## Instructions
(a) Decide whether each statement below agrees with the article on Arctic sea ice, answering yes or no and quoting the words of the article that settle it. (i) The CryoSat-2 probe was launched in 2010 to study ice thickness. (ii) The satellite figure for ice lost over the last year is 50 percent lower than the current estimates from environmentalists. (iii) Submarines helped give a picture of changes in the ice around the North Pole since 2004.
(b) Continue the article on Arctic sea ice, starting after its final sentence.

## Document text
###
Arctic sea ice is melting at a faster rate than previously believed, a group of scientists have claimed.
The European Space
Agency say that new satellites they are using have revealed that 900
cubic kilometres of ice have disappeared over the last year. This is 50
per cent higher than the current estimates from environmentalists, they
claim. It is suggested that the increase is down to global warming and
rising greenhouse gas emissions.
The entire region could
be eventually free of ice if the estimates prove accurate. This would
trigger a ‘gold rush’ for oil reserves and fish stocks in the region.
‘Preliminary analysis of
our data indicates that the rate of loss of sea ice volume in summer in
the Arctic may be far larger than we had previously suspected,’ Dr
Seymour Laxon, of the Centre for Polar Observation and Modelling at
University College London (UCL), where CryoSat-2 data is being analysed,
told the Observer.
The scientists launched
the CryoSat-2 probe in 2010 specifically to study ice thickness. Until
then most studies had focused on the coverage of the ice.
Submarines were also
sent into the water to analyse the ice. The methods are said to have
given a picture of changes in the ice around the North Pole since 2004.
The study revealed that the depth of ice had also been decreasing in addition to the amount of sea it stretched across.
###
## Data
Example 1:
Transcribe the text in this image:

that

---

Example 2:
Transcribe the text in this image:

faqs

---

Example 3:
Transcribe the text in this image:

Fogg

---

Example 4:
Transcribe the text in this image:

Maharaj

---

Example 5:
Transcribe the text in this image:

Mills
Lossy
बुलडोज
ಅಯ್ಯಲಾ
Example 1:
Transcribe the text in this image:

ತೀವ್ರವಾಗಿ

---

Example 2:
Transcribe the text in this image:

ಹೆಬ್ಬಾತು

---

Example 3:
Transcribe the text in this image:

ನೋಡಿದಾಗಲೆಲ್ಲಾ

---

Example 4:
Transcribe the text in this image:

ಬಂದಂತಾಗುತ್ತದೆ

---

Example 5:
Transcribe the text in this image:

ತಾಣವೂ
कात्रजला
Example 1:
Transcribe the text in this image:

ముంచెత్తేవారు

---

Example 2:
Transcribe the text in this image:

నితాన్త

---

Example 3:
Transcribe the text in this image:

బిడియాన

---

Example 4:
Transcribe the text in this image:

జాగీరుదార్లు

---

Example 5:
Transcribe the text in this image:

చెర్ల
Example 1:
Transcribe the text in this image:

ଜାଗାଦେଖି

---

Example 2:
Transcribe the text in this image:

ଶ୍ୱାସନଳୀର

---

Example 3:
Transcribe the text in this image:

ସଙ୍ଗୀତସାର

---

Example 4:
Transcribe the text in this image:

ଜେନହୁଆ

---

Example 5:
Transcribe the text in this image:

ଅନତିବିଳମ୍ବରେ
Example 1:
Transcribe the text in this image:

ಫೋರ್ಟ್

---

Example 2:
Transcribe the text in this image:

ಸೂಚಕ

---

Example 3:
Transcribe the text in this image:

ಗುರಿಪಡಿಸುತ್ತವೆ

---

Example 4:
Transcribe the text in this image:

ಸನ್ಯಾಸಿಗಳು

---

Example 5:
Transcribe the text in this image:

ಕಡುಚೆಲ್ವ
###
## Your written answers
(a)
(i) Yes: "the CryoSat-2 probe in 2010 specifically to study ice thickness"
(ii) No: "This is 50 per cent higher than the current estimates from environmentalists"
(iii) Yes: "given a picture of changes in the ice around the North Pole since 2004"

(b)
Data from the
exploration shows that in winter 2004, the volume of sea ice in the
central Arctic was approximately 17,000 cubic km. This winter it was
14,000 km, according to CryoSat. The amount of ice in summer 2004 was
said to be 13,000 km and now it is 7,000.
Professor Chris Rapley of UCL added, ‘Before CryoSat, we could see summer ice coverage was dropping markedly in the Arctic.
‘But we only had
glimpses of what was happening to ice thickness. Obviously if it was
dropping as well, the loss of summer ice was even more significant.’
The findings come after a
study released earlier this month from the University of Copenhagen
claimed that Greenland’s ice is less vulnerable than feared to a runaway
melt that would drive up world sea levels.
‘It is too early to
proclaim the ‘ice sheet’s future doom’ caused by climate change’, lead
author Kurt Kjaer wrote in a statement of the findings in the journal
Science.
An examination of old
photos taken from planes revealed a sharp thinning of glaciers in
north-west Greenland from 1985 to 1993, the experts in Denmark, Britain
and the Netherlands wrote.
Another pulse of ice loss in the area lasted from 2005 to 2010.
The discovery of
fluctuations casts doubt on projections that Greenland could be headed
for an unstoppable meltdown, triggered by manmade global warming.
Greenland contains enough ice to raise sea levels by 7 metres (23 ft) if it all thawed.